Work request:
What you give must be exactly the lines of the material from the first through the line that contains "시간 간격의 밀도가 높을", inclusive, and no others.
____
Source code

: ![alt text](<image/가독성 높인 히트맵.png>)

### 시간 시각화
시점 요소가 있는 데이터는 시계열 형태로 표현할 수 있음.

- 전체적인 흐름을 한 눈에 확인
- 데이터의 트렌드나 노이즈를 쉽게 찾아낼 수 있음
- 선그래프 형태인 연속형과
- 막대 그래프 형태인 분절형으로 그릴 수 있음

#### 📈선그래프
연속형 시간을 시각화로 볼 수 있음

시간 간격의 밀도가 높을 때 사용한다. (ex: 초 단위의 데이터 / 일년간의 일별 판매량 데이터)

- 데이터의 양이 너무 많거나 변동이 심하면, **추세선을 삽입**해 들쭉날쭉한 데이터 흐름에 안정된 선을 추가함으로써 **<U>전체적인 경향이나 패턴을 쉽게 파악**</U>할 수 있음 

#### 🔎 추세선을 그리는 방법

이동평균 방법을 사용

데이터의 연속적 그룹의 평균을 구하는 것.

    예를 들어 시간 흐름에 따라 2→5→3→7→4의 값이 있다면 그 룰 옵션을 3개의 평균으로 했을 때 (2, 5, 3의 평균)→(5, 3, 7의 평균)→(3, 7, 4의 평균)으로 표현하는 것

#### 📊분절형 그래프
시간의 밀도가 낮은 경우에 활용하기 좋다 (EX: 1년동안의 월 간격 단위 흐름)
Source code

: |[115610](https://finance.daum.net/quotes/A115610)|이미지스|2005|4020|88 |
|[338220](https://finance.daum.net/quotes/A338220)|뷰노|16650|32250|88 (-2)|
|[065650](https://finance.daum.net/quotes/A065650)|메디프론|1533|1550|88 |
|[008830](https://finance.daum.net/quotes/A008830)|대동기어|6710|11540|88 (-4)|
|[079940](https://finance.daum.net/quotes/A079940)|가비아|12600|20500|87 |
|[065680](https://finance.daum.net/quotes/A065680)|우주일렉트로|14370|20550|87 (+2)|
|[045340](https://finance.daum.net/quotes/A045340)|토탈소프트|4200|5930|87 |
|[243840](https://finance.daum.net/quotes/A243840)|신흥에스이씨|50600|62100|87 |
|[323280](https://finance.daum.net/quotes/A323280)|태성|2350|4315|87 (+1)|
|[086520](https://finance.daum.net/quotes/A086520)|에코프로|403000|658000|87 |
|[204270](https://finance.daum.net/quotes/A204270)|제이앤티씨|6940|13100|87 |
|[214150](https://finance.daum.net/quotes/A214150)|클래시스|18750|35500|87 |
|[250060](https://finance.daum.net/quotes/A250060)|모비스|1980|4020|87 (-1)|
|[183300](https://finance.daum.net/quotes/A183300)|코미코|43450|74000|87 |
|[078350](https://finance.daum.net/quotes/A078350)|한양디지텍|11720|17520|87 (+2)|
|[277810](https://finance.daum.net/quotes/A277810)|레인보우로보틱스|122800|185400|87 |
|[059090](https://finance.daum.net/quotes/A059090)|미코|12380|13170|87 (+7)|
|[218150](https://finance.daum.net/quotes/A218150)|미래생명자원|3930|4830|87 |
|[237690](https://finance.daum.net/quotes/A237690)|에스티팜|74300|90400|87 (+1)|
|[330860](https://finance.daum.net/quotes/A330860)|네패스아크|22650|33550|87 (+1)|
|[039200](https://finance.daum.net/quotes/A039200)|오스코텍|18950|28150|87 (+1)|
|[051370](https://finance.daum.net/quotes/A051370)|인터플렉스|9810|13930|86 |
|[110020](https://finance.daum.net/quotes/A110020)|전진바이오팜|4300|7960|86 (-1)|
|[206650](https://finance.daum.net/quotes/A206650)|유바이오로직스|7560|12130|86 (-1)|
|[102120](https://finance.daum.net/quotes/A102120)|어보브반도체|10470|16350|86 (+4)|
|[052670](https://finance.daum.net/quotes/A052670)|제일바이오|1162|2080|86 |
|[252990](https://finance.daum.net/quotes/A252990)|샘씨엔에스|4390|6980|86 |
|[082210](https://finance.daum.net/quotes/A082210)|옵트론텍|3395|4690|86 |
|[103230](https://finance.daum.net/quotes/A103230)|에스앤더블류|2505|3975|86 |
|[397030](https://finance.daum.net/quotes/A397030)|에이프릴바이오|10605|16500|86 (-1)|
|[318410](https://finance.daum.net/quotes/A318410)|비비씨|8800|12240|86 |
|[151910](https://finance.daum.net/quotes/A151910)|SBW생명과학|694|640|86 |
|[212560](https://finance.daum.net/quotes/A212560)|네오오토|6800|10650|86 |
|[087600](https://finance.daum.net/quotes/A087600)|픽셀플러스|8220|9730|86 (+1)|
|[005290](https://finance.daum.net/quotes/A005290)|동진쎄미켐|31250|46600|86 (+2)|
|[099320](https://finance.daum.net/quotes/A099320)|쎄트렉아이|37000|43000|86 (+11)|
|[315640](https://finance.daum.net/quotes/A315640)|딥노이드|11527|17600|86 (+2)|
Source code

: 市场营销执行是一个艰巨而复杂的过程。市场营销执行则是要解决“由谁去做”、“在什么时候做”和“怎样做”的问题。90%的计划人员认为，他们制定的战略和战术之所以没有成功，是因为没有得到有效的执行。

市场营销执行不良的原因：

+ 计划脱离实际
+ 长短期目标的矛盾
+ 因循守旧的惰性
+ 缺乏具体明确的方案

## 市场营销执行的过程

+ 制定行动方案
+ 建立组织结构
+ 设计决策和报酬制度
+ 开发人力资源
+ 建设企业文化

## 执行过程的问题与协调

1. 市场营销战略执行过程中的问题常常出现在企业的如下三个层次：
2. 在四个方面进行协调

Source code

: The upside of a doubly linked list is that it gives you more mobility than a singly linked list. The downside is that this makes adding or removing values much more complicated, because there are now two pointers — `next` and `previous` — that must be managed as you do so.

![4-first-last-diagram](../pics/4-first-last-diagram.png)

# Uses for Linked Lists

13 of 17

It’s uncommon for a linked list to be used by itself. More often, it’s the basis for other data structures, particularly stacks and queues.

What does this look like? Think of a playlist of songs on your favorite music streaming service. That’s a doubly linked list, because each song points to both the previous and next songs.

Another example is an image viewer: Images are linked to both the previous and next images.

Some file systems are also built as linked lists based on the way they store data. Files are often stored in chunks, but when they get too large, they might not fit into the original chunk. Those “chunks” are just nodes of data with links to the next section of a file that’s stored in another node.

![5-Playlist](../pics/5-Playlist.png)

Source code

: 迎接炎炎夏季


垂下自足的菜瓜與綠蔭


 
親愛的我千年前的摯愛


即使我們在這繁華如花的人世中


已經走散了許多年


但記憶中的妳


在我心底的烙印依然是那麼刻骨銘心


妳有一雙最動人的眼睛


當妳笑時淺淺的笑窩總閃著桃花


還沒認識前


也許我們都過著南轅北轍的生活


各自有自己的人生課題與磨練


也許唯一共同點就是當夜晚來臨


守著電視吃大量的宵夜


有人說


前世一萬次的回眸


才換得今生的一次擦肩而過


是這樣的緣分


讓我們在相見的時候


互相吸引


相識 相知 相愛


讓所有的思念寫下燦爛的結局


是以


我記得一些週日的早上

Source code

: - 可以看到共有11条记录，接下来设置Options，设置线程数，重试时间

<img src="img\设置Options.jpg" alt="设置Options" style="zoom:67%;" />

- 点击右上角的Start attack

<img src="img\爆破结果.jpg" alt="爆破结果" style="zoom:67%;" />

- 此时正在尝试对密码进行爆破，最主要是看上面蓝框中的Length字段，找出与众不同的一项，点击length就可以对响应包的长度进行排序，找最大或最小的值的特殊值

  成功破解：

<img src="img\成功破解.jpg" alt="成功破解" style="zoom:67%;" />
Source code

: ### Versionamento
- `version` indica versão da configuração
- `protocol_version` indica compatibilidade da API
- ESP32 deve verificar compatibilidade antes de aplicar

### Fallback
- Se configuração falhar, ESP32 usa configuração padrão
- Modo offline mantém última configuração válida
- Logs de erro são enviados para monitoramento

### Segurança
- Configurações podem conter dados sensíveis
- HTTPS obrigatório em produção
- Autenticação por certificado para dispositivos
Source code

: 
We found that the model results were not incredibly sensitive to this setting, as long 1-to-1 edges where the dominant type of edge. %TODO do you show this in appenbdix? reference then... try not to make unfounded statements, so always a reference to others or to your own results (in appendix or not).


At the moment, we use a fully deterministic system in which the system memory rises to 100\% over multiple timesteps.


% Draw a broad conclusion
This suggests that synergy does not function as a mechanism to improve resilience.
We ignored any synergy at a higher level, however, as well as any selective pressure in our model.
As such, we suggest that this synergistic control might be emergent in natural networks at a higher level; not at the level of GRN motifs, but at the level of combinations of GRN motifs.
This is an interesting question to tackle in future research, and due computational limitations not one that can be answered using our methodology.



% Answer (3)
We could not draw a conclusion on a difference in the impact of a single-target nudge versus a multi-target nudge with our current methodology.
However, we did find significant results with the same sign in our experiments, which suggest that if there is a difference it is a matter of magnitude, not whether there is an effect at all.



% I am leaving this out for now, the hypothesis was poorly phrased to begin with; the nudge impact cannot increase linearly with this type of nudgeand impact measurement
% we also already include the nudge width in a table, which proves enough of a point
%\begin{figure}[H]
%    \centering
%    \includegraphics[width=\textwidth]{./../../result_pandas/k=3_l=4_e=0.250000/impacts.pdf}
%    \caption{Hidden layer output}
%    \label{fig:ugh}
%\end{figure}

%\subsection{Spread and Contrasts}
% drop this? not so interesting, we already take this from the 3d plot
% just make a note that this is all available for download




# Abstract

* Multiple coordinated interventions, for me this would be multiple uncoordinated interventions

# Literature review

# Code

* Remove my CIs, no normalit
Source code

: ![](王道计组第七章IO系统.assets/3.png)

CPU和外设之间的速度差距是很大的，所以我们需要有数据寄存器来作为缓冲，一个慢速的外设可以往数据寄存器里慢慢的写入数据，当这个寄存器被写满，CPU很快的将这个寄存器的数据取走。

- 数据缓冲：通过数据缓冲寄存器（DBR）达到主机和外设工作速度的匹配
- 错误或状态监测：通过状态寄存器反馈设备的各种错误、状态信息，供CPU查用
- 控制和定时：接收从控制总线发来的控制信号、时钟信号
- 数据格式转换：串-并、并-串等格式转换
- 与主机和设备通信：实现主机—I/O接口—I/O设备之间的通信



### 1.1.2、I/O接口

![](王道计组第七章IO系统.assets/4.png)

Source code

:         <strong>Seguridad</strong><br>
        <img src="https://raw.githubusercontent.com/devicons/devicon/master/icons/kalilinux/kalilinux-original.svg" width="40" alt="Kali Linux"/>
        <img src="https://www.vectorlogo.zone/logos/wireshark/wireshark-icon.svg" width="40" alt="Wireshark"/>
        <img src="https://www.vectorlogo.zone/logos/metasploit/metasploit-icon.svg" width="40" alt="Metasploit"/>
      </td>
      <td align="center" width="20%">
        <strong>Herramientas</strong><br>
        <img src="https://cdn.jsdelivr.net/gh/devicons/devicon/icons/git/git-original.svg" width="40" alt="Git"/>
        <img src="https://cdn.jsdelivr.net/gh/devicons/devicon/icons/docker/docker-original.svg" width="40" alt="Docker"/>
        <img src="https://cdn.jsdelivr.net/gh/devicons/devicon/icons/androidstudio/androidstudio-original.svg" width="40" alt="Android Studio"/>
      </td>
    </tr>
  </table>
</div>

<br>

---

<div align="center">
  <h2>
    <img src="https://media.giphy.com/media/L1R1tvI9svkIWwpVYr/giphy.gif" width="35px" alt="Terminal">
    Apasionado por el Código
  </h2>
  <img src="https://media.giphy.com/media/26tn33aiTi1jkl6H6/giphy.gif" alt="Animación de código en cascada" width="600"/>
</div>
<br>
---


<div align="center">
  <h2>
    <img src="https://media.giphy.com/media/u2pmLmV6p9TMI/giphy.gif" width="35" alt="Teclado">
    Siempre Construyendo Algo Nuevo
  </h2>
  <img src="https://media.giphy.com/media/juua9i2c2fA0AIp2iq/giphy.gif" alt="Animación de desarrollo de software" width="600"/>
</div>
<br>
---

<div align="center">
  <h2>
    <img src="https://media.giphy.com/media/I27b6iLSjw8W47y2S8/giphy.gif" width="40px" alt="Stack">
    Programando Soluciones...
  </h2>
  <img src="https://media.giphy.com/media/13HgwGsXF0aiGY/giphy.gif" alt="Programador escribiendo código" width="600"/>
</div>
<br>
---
____
Result for this task:
Source code

: ![alt text](<image/가독성 높인 히트맵.png>)

### 시간 시각화
시점 요소가 있는 데이터는 시계열 형태로 표현할 수 있음.

- 전체적인 흐름을 한 눈에 확인
- 데이터의 트렌드나 노이즈를 쉽게 찾아낼 수 있음
- 선그래프 형태인 연속형과
- 막대 그래프 형태인 분절형으로 그릴 수 있음

#### 📈선그래프
연속형 시간을 시각화로 볼 수 있음

시간 간격의 밀도가 높을 때 사용한다. (ex: 초 단위의 데이터 / 일년간의 일별 판매량 데이터)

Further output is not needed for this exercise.